Baantjer het begin
Wie vroeger Baantjer gebinged heeft, zal wel uitkijken naar Baantjer het begin. Als tiener keek ik weleens naar de serie: zo’n programma waar je je hoofd lekker bij leeg kan schudden, omdat je er niet al te veel bij na hoeft te denken. De eerste Baantjer-film speelt zich af in de jaren tachtig, vlak voor Kroningsdag: het moment waarop De Cock zich vestigt in hartje Amsterdam. Op de vraag waarom, zegt hij: ‘Ik hou wel van een uitdaging.’ Baantjer is hier om de politie te komen redden, is de suggestie. Maar of hij daarin slaagt?
Een ding kan ik alvast verklappen aan de fans: er komt in deze film een aha-momentje! Maar er zijn ook zeker punten waarop Baantjer het begin afwijkt. Zo is Waldemar Torenstra als Jurre de Cock niet alleen een stuk jonger dan originele vertolker Piet Römer, maar ook veel actiever. Je ziet hem niet alleen maar wat hangen achter zijn bureau of in de kroeg, hij gaat zowaar op pad. Sterker nog: hij begeeft zich te midden van alle ellende, met indrukwekkende achtervolgingsscènes ten gevolg. Dat maakt het een goeie actiefilm.
Van de intelligentie en bedachtzaamheid in de televisieserie zie je niet veel terug. De Cock is een jonge hond: onwetend, naïef en snel. Nieuwsgierig hangt hij over een lijk heen: ‘Hij heeft er wel zin in hè’, grapt de patholoog-anatoom. Jurre komt strak in pak van Urk om te werken bij ‘de Warmoes’, midden in het centrum, om de hoek bij de Wallen. Hij is ingetogen, al helemaal vergeleken met de rest. Diplomatiek zwijgt hij tegen zijn collega over conflictsituaties in de privésfeer. De film maakt hem wat dommer en onhandiger dan je misschien gewend bent van de serie.
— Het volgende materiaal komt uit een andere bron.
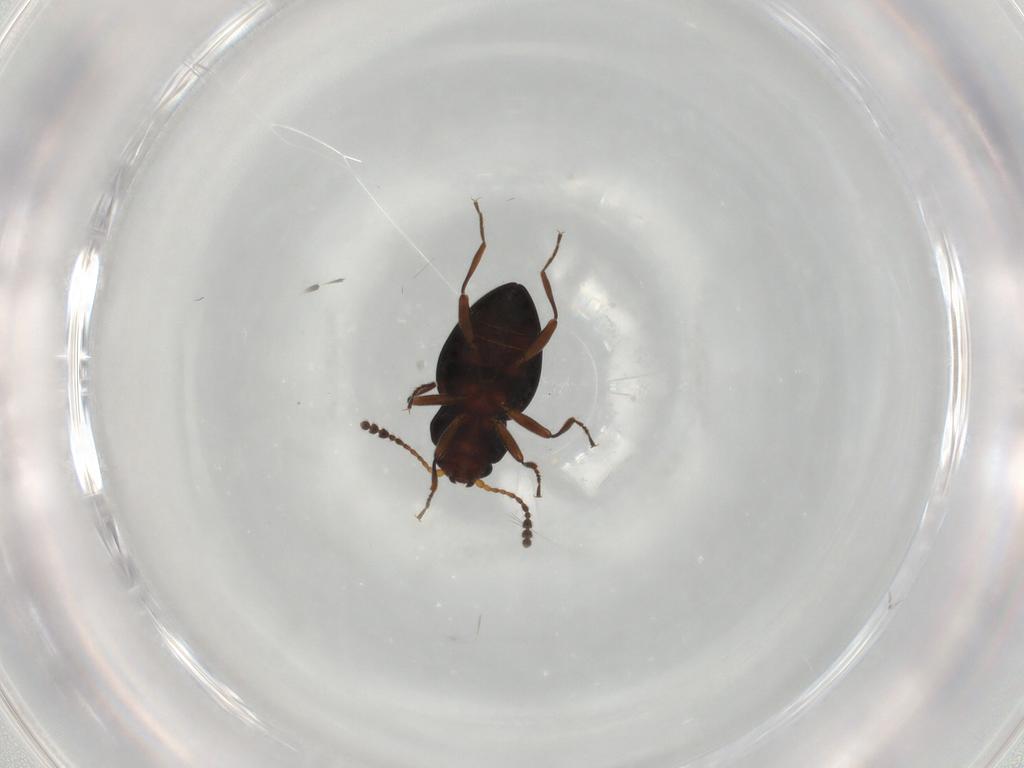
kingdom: Animalia
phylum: Arthropoda
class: Insecta
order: Coleoptera
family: Erotylidae
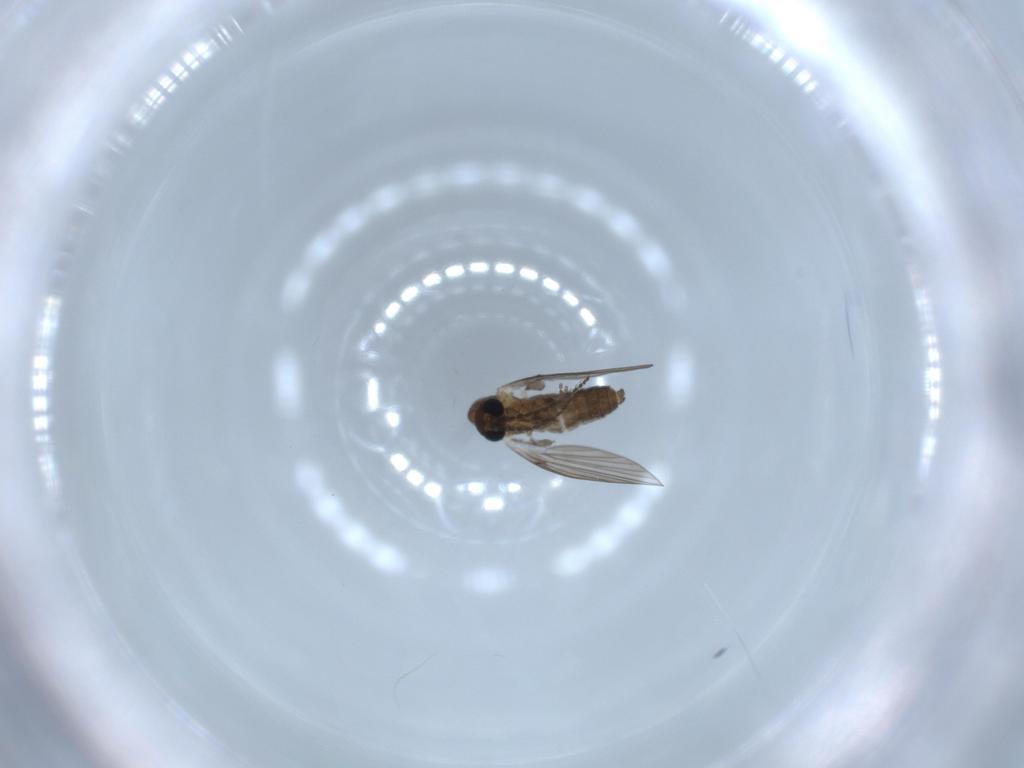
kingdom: Animalia
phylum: Arthropoda
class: Insecta
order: Diptera
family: Psychodidae
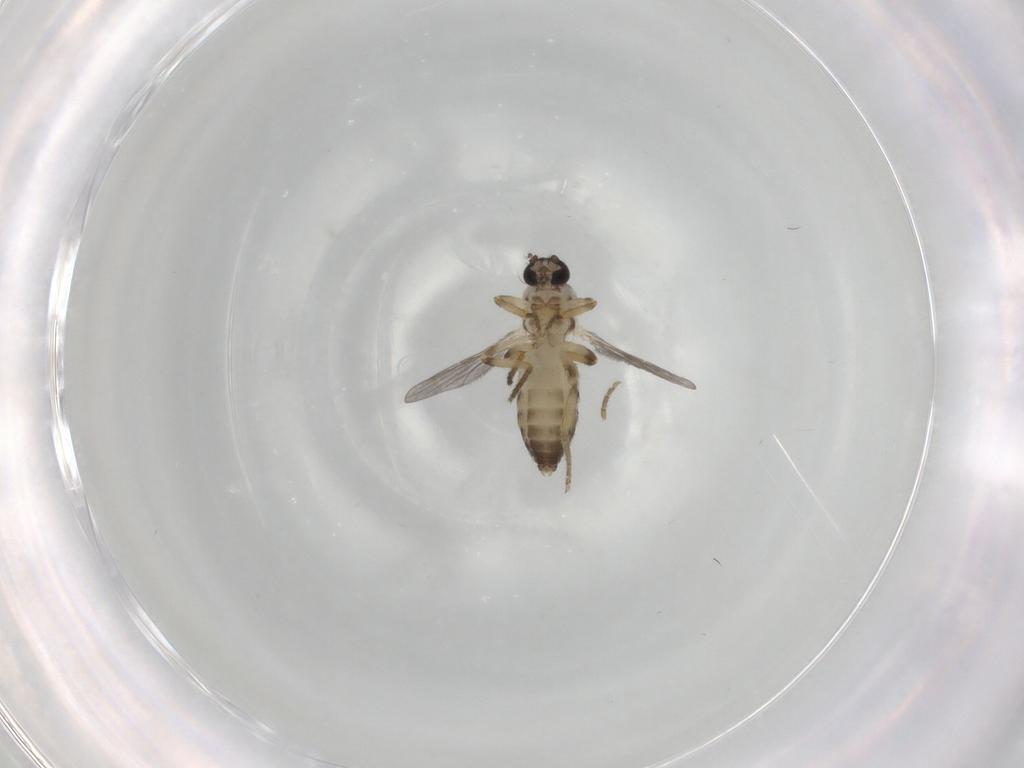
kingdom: Animalia
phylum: Arthropoda
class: Insecta
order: Diptera
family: Ceratopogonidae
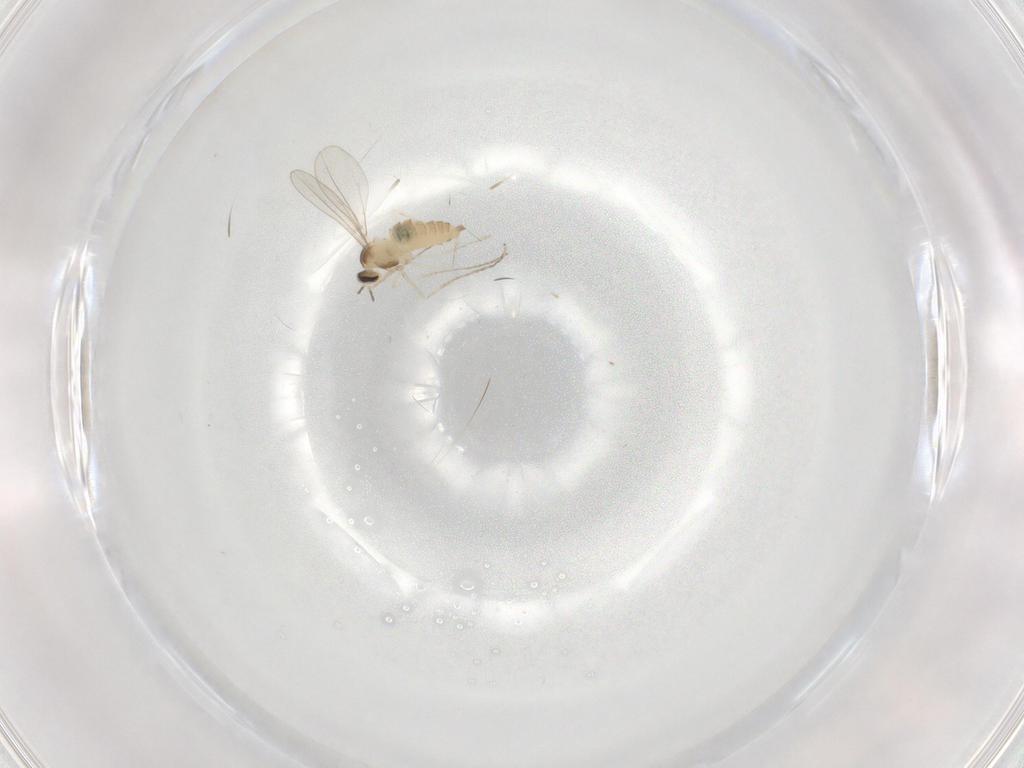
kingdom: Animalia
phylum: Arthropoda
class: Insecta
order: Diptera
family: Cecidomyiidae
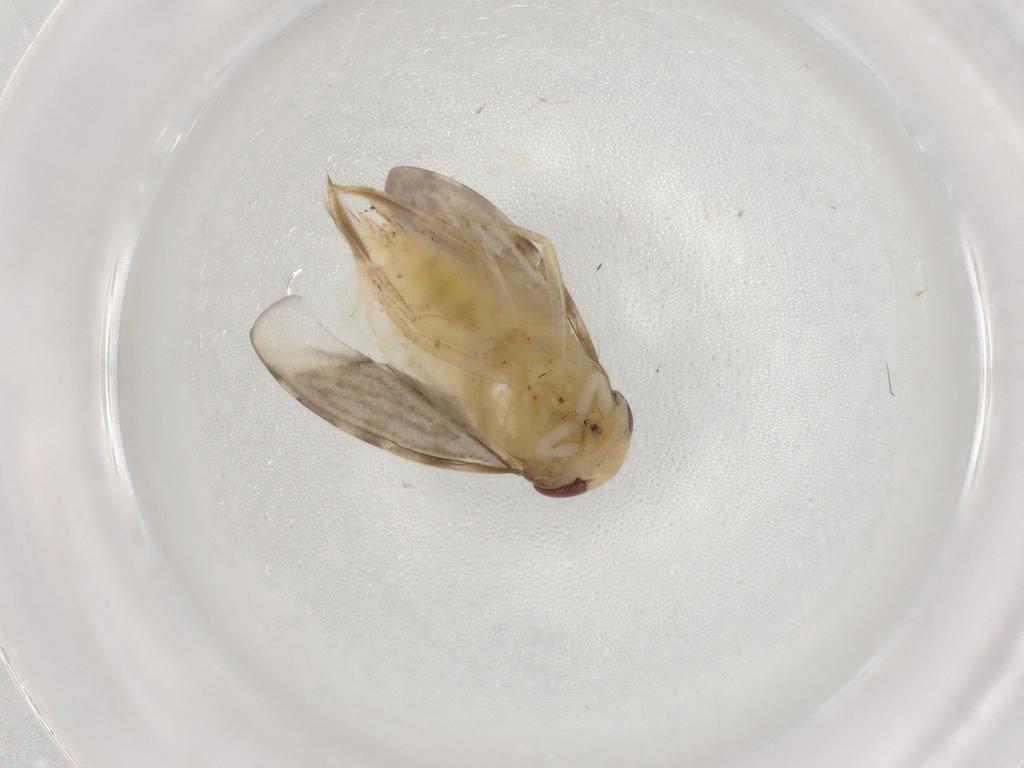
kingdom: Animalia
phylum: Arthropoda
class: Insecta
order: Hemiptera
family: Corixidae
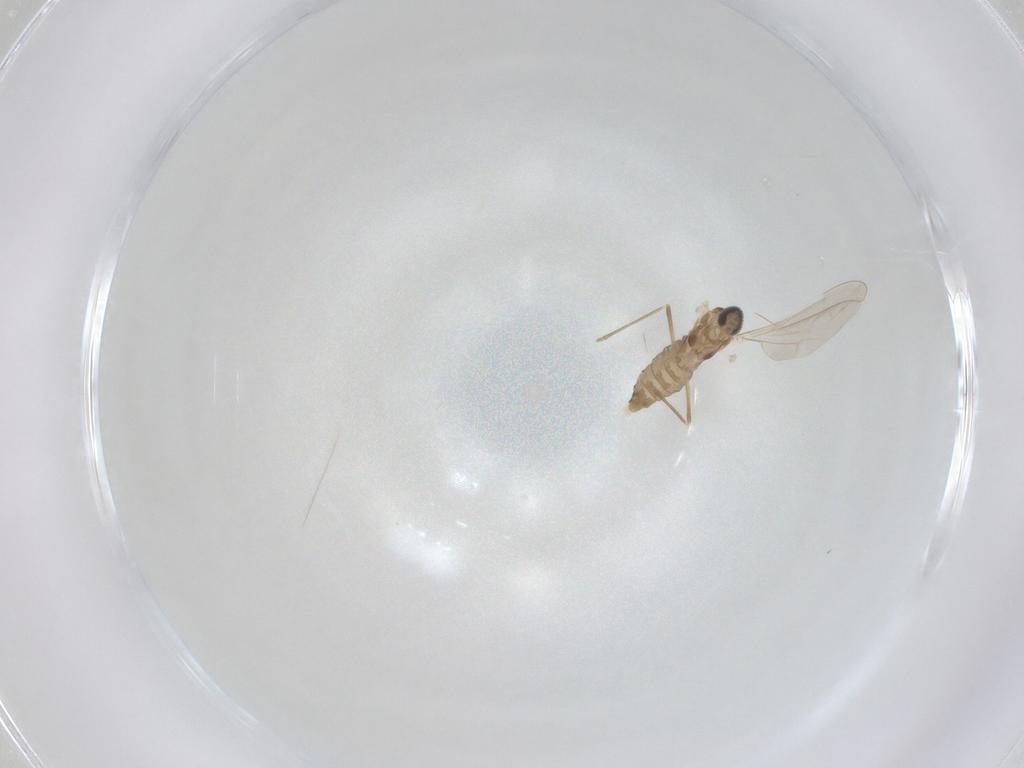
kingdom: Animalia
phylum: Arthropoda
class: Insecta
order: Diptera
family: Cecidomyiidae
Enigszins stereotyperend is de film ook. De krakers zien er allemaal uit als typische jaren-tachtig-punkers en worden neergezet als zware criminelen. De nuance ontbreekt. Ook is de film weinig verrassend: verwacht geen ingewikkeld plot. Wat je voorgeschoteld krijgt, daar blijft het bij en er is geen ruimte voor een diepere boodschap die ingaat op de oorzaken van criminaliteit en corruptie in de grote boze stad.
Voor een politiefilm is Baantjer het begin echter wel eerlijk. Het geweld dat wordt toegepast bij arrestaties en verhoren wordt keihard in beeld gebracht. De politie wordt niet opgehemeld, eerder bekritiseerd. Er lopen louche types rond, die niet kunnen wachten om weer iemand in elkaar te slaan. Of, zoals zijn collega het zou verwoorden: ‘Het is hier niet allemaal zo zwart-wit, dat zul je nog wel merken.’

Baantjer het begin heeft een cynisch mensbeeld: de meeste vrouwen in de film hebben een vals toontje, zijn slechteriken of verraders. Maar de mannen zijn ook allerminst vriendelijk. De Cock is zo ongeveer het enige sympathieke mannelijke personage en er zitten misschien twee positieve vrouwelijke rollen in. Die zijn alleen helaas wat minder groot en aanwezig. Hoewel de Cock zo ongeveer de enige aardige man is, is hij niet per se in alle omstandigheden de held.
Dat zorgt voor een paar spannende ontwikkelingen, maar de grote plottwist die je zou verwachten blijft uit en de film is hapklaar en zelfs voorgekauwd. Daar staan tegenover de prima actiescènes, toffe muziek en een nostalgische feel. En voor de kenners zitten er een paar leuke verwijzingen in, zoals het moment waarop Jurre en Lowietje elkaar leren kennen. Voor degene die een realistisch, genuanceerd tijdsbeeld van Amsterdam in de roerige jaren tachtig verwacht, zal de film tegenvallen. Maar voor degene die dat door de vingers kan zien, is Baantjer het begin een vlot en vermakelijk tussendoortje.